**Action item:**
Nothing in the entries may differ when you return them.

━━ Records shown ━━

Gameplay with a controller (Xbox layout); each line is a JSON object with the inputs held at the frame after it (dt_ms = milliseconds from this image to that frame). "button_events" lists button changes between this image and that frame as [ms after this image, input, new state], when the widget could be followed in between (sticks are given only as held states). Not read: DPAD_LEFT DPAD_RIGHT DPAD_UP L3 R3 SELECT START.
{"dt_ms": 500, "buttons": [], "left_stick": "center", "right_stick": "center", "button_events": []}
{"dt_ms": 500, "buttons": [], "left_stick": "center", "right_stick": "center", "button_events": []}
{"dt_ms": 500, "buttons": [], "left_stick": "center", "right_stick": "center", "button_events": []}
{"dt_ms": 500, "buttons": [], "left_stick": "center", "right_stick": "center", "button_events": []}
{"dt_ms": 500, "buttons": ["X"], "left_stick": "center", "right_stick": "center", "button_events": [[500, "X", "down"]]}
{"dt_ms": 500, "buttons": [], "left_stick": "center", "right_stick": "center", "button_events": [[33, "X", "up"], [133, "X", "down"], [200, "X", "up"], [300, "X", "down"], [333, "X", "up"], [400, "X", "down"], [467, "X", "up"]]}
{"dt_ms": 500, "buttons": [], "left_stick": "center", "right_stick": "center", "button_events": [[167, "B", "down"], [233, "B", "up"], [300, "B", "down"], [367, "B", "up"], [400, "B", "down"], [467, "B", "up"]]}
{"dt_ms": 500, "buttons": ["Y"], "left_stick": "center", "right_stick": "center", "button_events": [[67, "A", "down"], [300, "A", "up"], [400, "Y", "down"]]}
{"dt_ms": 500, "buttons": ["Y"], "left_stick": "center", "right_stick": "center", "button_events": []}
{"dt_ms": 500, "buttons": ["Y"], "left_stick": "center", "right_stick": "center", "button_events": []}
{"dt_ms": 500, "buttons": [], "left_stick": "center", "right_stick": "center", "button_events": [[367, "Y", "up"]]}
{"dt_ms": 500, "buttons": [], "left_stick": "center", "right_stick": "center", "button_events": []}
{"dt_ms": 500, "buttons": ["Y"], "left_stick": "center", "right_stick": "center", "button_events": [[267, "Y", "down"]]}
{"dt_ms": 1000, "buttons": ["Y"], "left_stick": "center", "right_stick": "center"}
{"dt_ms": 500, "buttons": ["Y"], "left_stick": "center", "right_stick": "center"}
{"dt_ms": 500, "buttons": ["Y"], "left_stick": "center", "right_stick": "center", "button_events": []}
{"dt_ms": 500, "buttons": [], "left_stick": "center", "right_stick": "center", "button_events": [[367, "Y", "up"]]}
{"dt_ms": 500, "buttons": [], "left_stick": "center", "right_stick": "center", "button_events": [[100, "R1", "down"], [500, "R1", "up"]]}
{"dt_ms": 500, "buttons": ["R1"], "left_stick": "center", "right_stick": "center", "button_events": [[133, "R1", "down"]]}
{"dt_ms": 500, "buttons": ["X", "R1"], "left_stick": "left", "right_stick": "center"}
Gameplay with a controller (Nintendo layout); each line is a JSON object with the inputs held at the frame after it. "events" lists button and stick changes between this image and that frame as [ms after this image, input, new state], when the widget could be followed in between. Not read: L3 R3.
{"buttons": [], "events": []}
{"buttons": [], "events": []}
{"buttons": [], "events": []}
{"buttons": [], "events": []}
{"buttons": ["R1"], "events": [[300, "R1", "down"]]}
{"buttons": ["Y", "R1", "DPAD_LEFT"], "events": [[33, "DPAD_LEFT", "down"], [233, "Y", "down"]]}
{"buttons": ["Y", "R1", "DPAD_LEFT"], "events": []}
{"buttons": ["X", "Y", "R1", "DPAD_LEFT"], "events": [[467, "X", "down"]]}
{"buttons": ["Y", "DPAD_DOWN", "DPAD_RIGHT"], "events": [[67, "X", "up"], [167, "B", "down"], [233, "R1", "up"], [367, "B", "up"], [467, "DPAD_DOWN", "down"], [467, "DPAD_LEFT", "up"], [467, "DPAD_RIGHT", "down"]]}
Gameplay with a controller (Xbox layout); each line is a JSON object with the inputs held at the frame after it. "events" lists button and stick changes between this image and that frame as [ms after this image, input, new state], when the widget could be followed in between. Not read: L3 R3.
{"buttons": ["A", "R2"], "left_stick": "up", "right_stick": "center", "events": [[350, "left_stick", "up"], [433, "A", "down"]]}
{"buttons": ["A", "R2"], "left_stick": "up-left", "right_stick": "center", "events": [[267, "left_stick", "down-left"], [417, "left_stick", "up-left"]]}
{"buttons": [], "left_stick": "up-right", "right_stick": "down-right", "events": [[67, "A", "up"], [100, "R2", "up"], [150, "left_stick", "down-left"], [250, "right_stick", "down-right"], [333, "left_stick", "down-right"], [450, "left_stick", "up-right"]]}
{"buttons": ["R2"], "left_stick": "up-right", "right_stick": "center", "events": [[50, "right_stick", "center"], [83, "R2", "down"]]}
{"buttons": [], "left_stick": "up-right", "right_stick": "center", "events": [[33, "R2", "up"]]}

━━━

**Response:**
Gameplay with a controller (Xbox layout); each line is a JSON object with the inputs held at the frame after it (dt_ms = milliseconds from this image to that frame). "button_events" lists button changes between this image and that frame as [ms after this image, input, new state], when the widget could be followed in between (sticks are given only as held states). Not read: DPAD_LEFT DPAD_RIGHT DPAD_UP L3 R3 SELECT START.
{"dt_ms": 500, "buttons": [], "left_stick": "center", "right_stick": "center", "button_events": []}
{"dt_ms": 500, "buttons": [], "left_stick": "center", "right_stick": "center", "button_events": []}
{"dt_ms": 500, "buttons": [], "left_stick": "center", "right_stick": "center", "button_events": []}
{"dt_ms": 500, "buttons": [], "left_stick": "center", "right_stick": "center", "button_events": []}
{"dt_ms": 500, "buttons": ["X"], "left_stick": "center", "right_stick": "center", "button_events": [[500, "X", "down"]]}
{"dt_ms": 500, "buttons": [], "left_stick": "center", "right_stick": "center", "button_events": [[33, "X", "up"], [133, "X", "down"], [200, "X", "up"], [300, "X", "down"], [333, "X", "up"], [400, "X", "down"], [467, "X", "up"]]}
{"dt_ms": 500, "buttons": [], "left_stick": "center", "right_stick": "center", "button_events": [[167, "B", "down"], [233, "B", "up"], [300, "B", "down"], [367, "B", "up"], [400, "B", "down"], [467, "B", "up"]]}
{"dt_ms": 500, "buttons": ["Y"], "left_stick": "center", "right_stick": "center", "button_events": [[67, "A", "down"], [300, "A", "up"], [400, "Y", "down"]]}
{"dt_ms": 500, "buttons": ["Y"], "left_stick": "center", "right_stick": "center", "button_events": []}
{"dt_ms": 500, "buttons": ["Y"], "left_stick": "center", "right_stick": "center", "button_events": []}
{"dt_ms": 500, "buttons": [], "left_stick": "center", "right_stick": "center", "button_events": [[367, "Y", "up"]]}
{"dt_ms": 500, "buttons": [], "left_stick": "center", "right_stick": "center", "button_events": []}
{"dt_ms": 500, "buttons": ["Y"], "left_stick": "center", "right_stick": "center", "button_events": [[267, "Y", "down"]]}
{"dt_ms": 1000, "buttons": ["Y"], "left_stick": "center", "right_stick": "center"}
{"dt_ms": 500, "buttons": ["Y"], "left_stick": "center", "right_stick": "center"}
{"dt_ms": 500, "buttons": ["Y"], "left_stick": "center", "right_stick": "center", "button_events": []}
{"dt_ms": 500, "buttons": [], "left_stick": "center", "right_stick": "center", "button_events": [[367, "Y", "up"]]}
{"dt_ms": 500, "buttons": [], "left_stick": "center", "right_stick": "center", "button_events": [[100, "R1", "down"], [500, "R1", "up"]]}
{"dt_ms": 500, "buttons": ["R1"], "left_stick": "center", "right_stick": "center", "button_events": [[133, "R1", "down"]]}
{"dt_ms": 500, "buttons": ["X", "R1"], "left_stick": "left", "right_stick": "center"}
Gameplay with a controller (Nintendo layout); each line is a JSON object with the inputs held at the frame after it. "events" lists button and stick changes between this image and that frame as [ms after this image, input, new state], when the widget could be followed in between. Not read: L3 R3.
{"buttons": [], "events": []}
{"buttons": [], "events": []}
{"buttons": [], "events": []}
{"buttons": [], "events": []}
{"buttons": ["R1"], "events": [[300, "R1", "down"]]}
{"buttons": ["Y", "R1", "DPAD_LEFT"], "events": [[33, "DPAD_LEFT", "down"], [233, "Y", "down"]]}
{"buttons": ["Y", "R1", "DPAD_LEFT"], "events": []}
{"buttons": ["X", "Y", "R1", "DPAD_LEFT"], "events": [[467, "X", "down"]]}
{"buttons": ["Y", "DPAD_DOWN", "DPAD_RIGHT"], "events": [[67, "X", "up"], [167, "B", "down"], [233, "R1", "up"], [367, "B", "up"], [467, "DPAD_DOWN", "down"], [467, "DPAD_LEFT", "up"], [467, "DPAD_RIGHT", "down"]]}
Gameplay with a controller (Xbox layout); each line is a JSON object with the inputs held at the frame after it. "events" lists button and stick changes between this image and that frame as [ms after this image, input, new state], when the widget could be followed in between. Not read: L3 R3.
{"buttons": ["A", "R2"], "left_stick": "up", "right_stick": "center", "events": [[350, "left_stick", "up"], [433, "A", "down"]]}
{"buttons": ["A", "R2"], "left_stick": "up-left", "right_stick": "center", "events": [[267, "left_stick", "down-left"], [417, "left_stick", "up-left"]]}
{"buttons": [], "left_stick": "up-right", "right_stick": "down-right", "events": [[67, "A", "up"], [100, "R2", "up"], [150, "left_stick", "down-left"], [250, "right_stick", "down-right"], [333, "left_stick", "down-right"], [450, "left_stick", "up-right"]]}
{"buttons": ["R2"], "left_stick": "up-right", "right_stick": "center", "events": [[50, "right_stick", "center"], [83, "R2", "down"]]}
{"buttons": [], "left_stick": "up-right", "right_stick": "center", "events": [[33, "R2", "up"]]}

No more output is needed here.